Para pasukan yang mengawal Beno melepaskan cengkeramannya dan melangkah mundur. Gadis berambut merah yang masih mengarahkan pedangnya ke leher Beno tampak terkejut dan melontarkan protes, "Tapi, Van, dia adalah pengacau. Dan dia juga seorang mata-mata!"

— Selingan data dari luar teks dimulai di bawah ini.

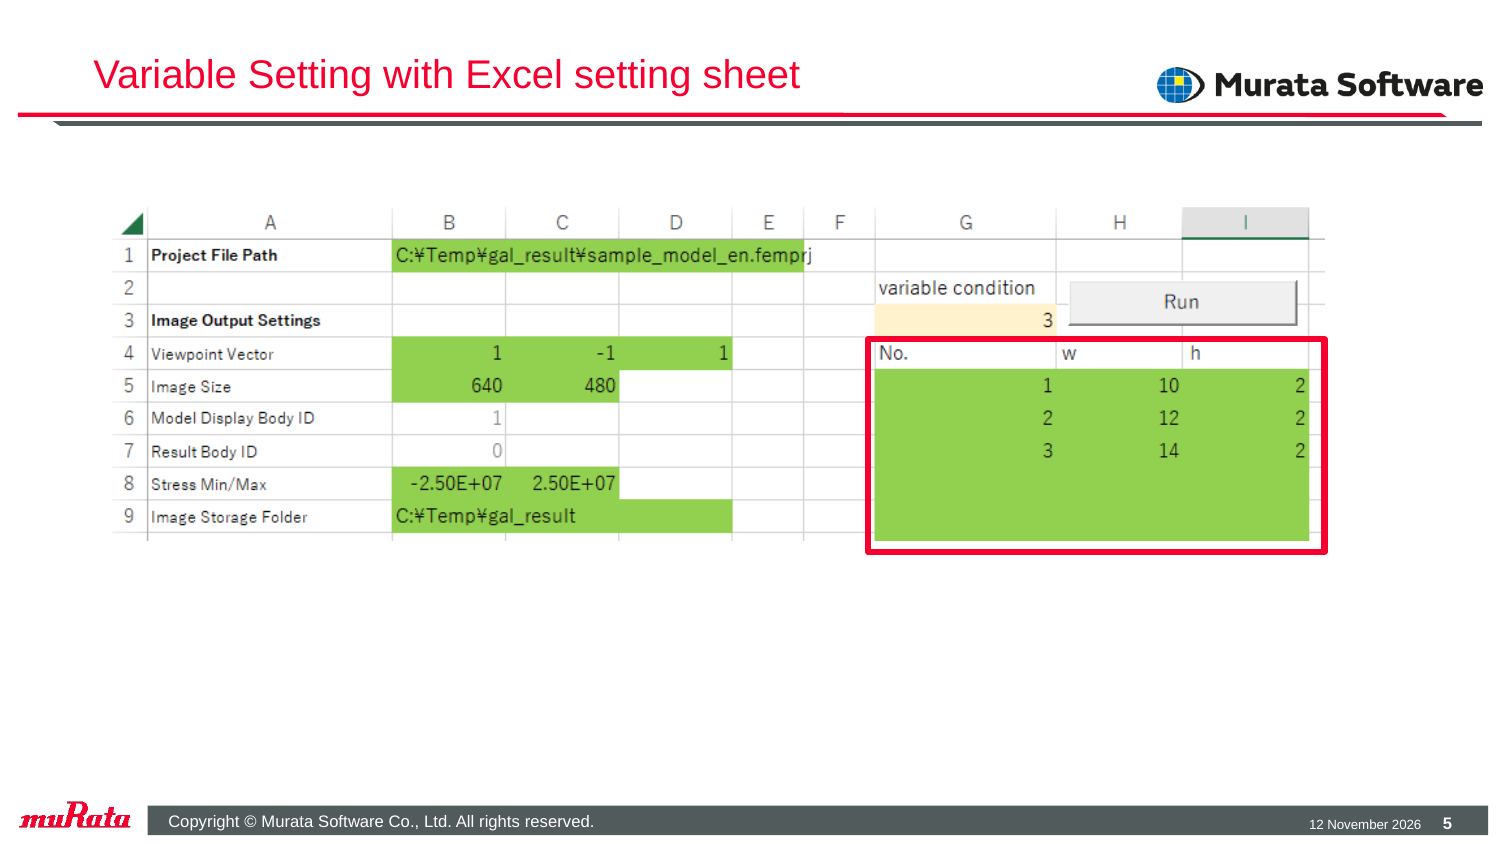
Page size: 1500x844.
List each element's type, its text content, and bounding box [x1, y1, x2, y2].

picture [111, 197, 1325, 542]
picture [5, 787, 144, 842]
picture [1157, 67, 1483, 103]
title Variable Setting with Excel setting sheet [93, 33, 1140, 121]
text_box [866, 547, 1327, 554]
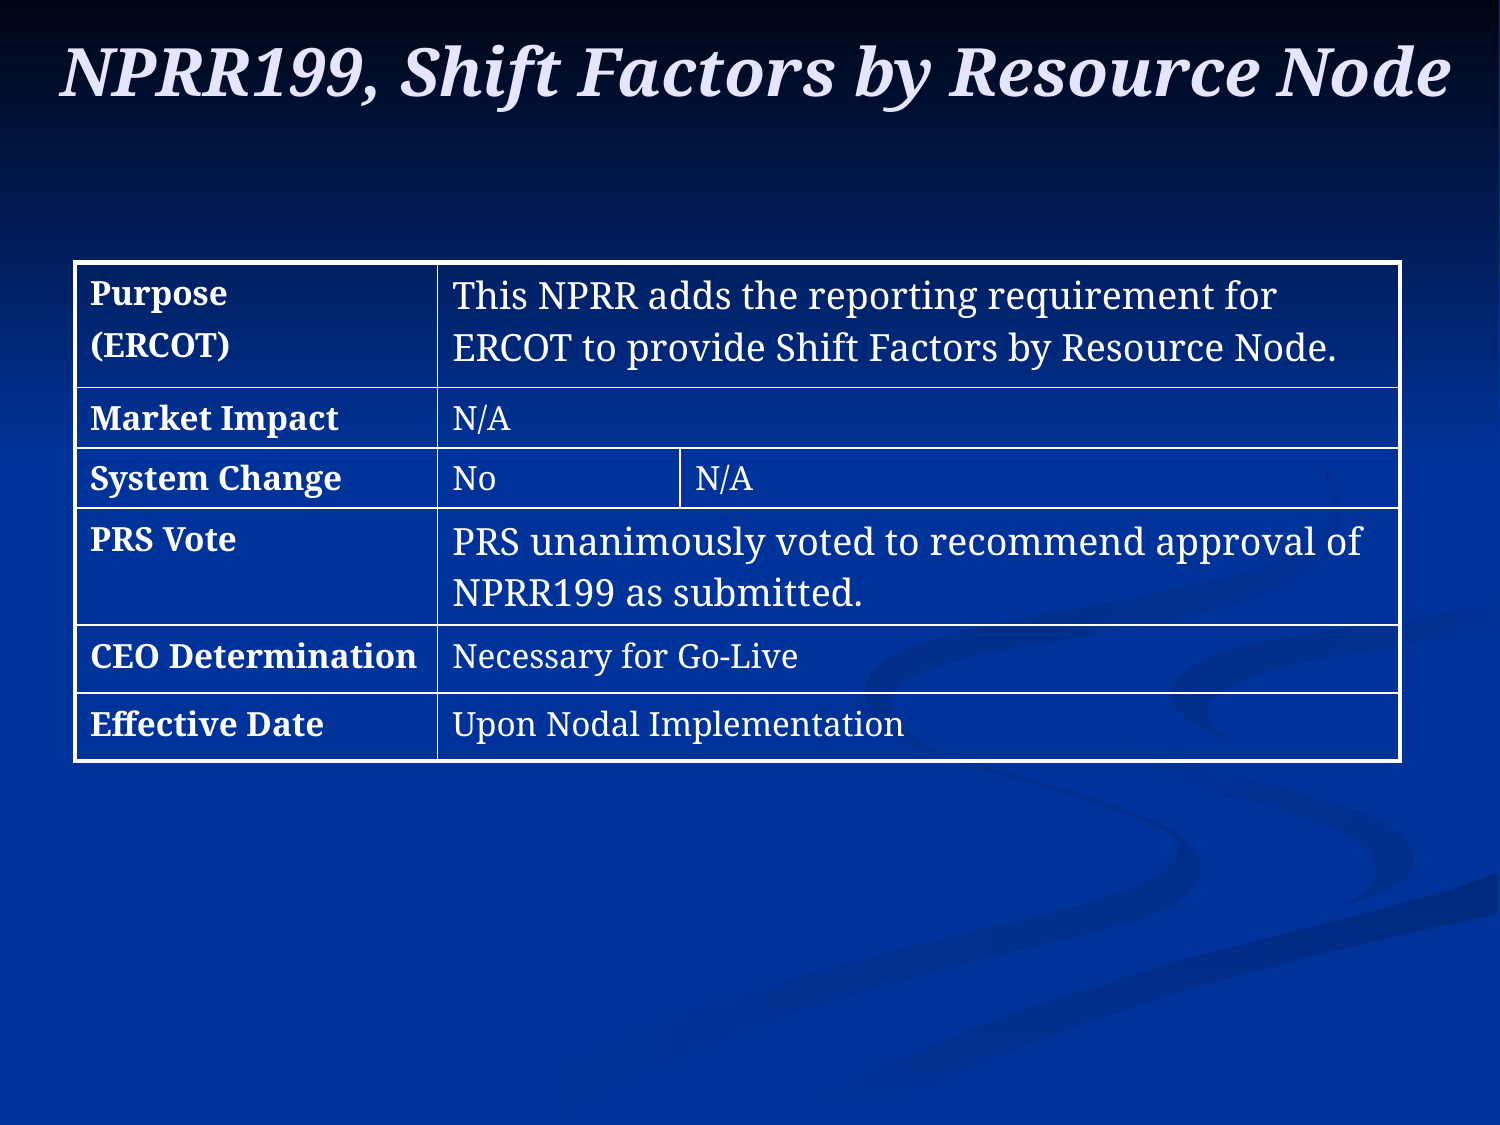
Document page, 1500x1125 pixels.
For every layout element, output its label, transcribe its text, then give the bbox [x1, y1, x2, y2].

table_cell Necessary for Go-Live [438, 626, 1398, 692]
table_cell CEO Determination [77, 626, 437, 692]
table_cell No [438, 449, 679, 507]
table_cell Effective Date [77, 694, 437, 759]
table_cell System Change [77, 449, 437, 507]
title NPRR199, Shift Factors by Resource Node [37, 37, 1476, 263]
table_cell Market Impact [77, 388, 437, 447]
table_cell PRS Vote [77, 509, 437, 624]
table_header This NPRR adds the reporting requirement for ERCOT to provide Shift Factors by Resource Node. [438, 265, 1398, 387]
table_cell N/A [681, 449, 1398, 507]
table_cell PRS unanimously voted to recommend approval of NPRR199 as submitted. [438, 509, 1398, 624]
table_header Purpose (ERCOT) [77, 265, 437, 387]
table_cell N/A [438, 388, 1398, 447]
table_cell Upon Nodal Implementation [438, 694, 1398, 759]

"Tidak. Aku tidak melihat hal yang menguatkan tuduhanmu sebagai mata-mata. Dan sepertinya semua hanya kesalahpahaman." Lelaki itu mendekat ke arah Beno. Ia lalu melepaskan ikatan di tangan Beno. Gadis berambut merah menatap kesal sekaligus heran ke arah lelaki itu. Begitupun dengan pasukan dan semua orang yang hadir di alun-alun itu. "Aku yakin, bocah ini memiliki hubungan dengan kembalinya Duyuta," sambung lelaki penyelamat itu.
"Apa maksudmu? Apa kau berpikir dia adalah Cel Ales?" Gadis berambut merah menatap aneh pada lelaki penyelamat itu.